L’argent étant fait pour circuler et dynamiser l’économie, les premiers billets émis sont valables jusqu’au 30 avril et ne peuvent être prolongés qu’à trois reprises pour une durée totale de dix-huit mois. Au terme de ce délai, ils seront taxés à 2 % de leur valeur, permettant de financer des services culturels, sociaux et pédagogiques.
‘Ce n’est ni un gadget pour écolos ni une utopie pour marginaux et rêveurs’, poursuit Eric Goujot. La petite quarantaine, longtemps ingénieur dans l’industrie automobile, et investi depuis plus de dix ans dans le développement durable et la responsabilité sociale des entreprises, cet homme n’a vraiment rien d’un rêveur. Pas plus que Francis Michel et Xavier Tible, cofondateurs avec lui du déodat. Le premier est bioélectricien, c’est-à-dire qu’il conçoit des installations électriques pour éviter les ondes électromagnétiques. Le second a quitté, il y a peu, la banque du Crédit lyonnais où il était chargé de vendre aux grands comptes de la région des investissements socialement responsables.
Il s’agit aussi, poursuit Eric Goujot, ‘d’expliquer aux citoyens, qui ne comprennent pas pourquoi on en est arrivés à cette crise européenne et mondiale, le mécanisme monétaire et de démontrer que nous avons une capacité d’agir, de reprendre la main et de mettre en place des dispositifs afin que la monnaie joue un rôle social et économique distributif’.
Une façon de réinventer l’argent, en quelque sorte. ‘C’est encore une réponse concrète au développement durable et à la réduction de l’empreinte écologique’, continue Eric Goujot. Entendez par là que, plus on consomme local, plus on parvient à réduire la facture énergétique.
Ces raisons emportent de plus en plus l’adhésion, et les profils des utilisateurs se diversifient bien au-delà du seul cercle des militants écologistes.
Marie Houzelot-Collignon, gérante de la coopérative La Ciboulette, le constate chaque jour davantage à travers ses clients. Pourra-t-elle bientôt régler en déodats ses fournisseurs-producteurs ? L’avenir le dira.
A quelques kilomètres de Saint-Dié, parmi les clients de l’auberge de la Cholotte, sur la commune des Rouges-Eaux, certains n’ont pas encore adopté les billets vert et bleu déodatiens. ‘Mais la proportion augmente, commente son propriétaire, Patrick Colin. Quand nous leur expliquons qu’avec cette monnaie locale nous achetons 90 % de nos produits, des produits locaux que nous allons chercher à moins de 30 kilomètres, cela leur plaît. Le choix est sans doute moins grand, mais ce n’est pas plus cher.’

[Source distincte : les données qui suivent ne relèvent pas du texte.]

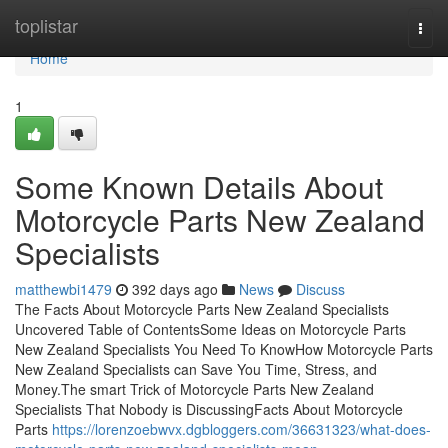
Home
toplistar
Togg
navi
Home
1
Some Known Details About
Motorcycle Parts New Zealand
Specialists
matthewbi1479
392 days ago
News
Discuss
The Facts About Motorcycle Parts New Zealand Specialists
Uncovered Table of ContentsSome Ideas on Motorcycle Parts
New Zealand Specialists You Need To KnowHow Motorcycle Parts
New Zealand Specialists can Save You Time, Stress, and
Money.The smart Trick of Motorcycle Parts New Zealand
Specialists That Nobody is DiscussingFacts About Motorcycle
Parts
https://lorenzoebwvx.dgbloggers.com/36631323/what-does-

Au menu de la Cholotte, donc, une cuisine vosgienne : jambon au foin, tarte au géromé, myrtilles de jardin… ‘Dans une ville comme Saint-Dié qui a perdu plus de 10 000 habitants, et
dans une région où dans la campagne, à 6 kilomètres alentour, il n’y a plus ni boulangerie ni café, les gens apprécient notre initiative de faire revivre leur territoire’, renchérit ce restaurateur reconverti dans le développement local, après avoir dirigé pendant plus de trente ans une entreprise de chauffage.

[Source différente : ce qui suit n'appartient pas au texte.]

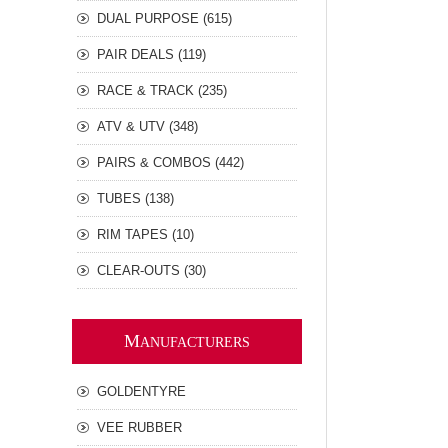
DUAL PURPOSE (615)
PAIR DEALS (119)
RACE & TRACK (235)
ATV & UTV (348)
PAIRS & COMBOS (442)
TUBES (138)
RIM TAPES (10)
CLEAR-OUTS (30)
M
ANUFACTURERS
GOLDENTYRE
VEE RUBBER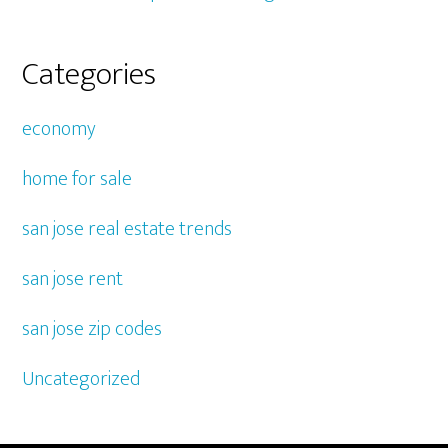
Categories
economy
home for sale
san jose real estate trends
san jose rent
san jose zip codes
Uncategorized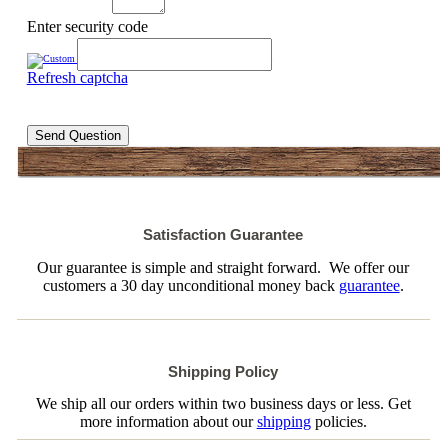
Enter security code
Refresh captcha
Send Question
Satisfaction Guarantee
Our guarantee is simple and straight forward. We offer our
customers a 30 day unconditional money back
guarantee
.
Shipping Policy
We ship all our orders within two business days or less. Get
more information about our
shipping
policies.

Chaque vendredi sont organisées dans son établissement les Rencontres de la dynamique attitude, des soirées musicales inaugurées par une présentation du déodat. Sur la poutre centrale de la salle de restaurant, une devise : ‘Le bonheur n’est réel que s’il est partagé.’ Un slogan culinaire autant que politique pour cette ancienne ferme datant du XIXe siècle, transformée en auberge en 1986, et qui avait reçu François Mitterrand en 1993.

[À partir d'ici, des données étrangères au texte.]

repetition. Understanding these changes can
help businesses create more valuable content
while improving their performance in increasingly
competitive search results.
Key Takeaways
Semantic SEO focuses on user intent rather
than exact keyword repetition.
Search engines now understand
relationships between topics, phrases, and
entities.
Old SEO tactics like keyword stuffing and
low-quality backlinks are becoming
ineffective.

Elle fait aussi office de comptoir d’échange. Comme le bureau d’études thermiques, Terranergie, où Bernadette Lutz est venue changer un chèque de 300 euros et 100 euros en liquide contre 400 déodats. ‘Pour un monde plus fraternel’, précise-t-elle. Par ailleurs, les déodats en circulation ont leur contrepartie en dépôt équivalent en euros, déposé à la NEF (Société coopérative de finances solidaires), banque gérée par le Crédit coopératif. Un fonds de garantie nécessaire en cas de demande de remboursement. Une situation bien improbable, si l’on en croit le boom des monnaies locales.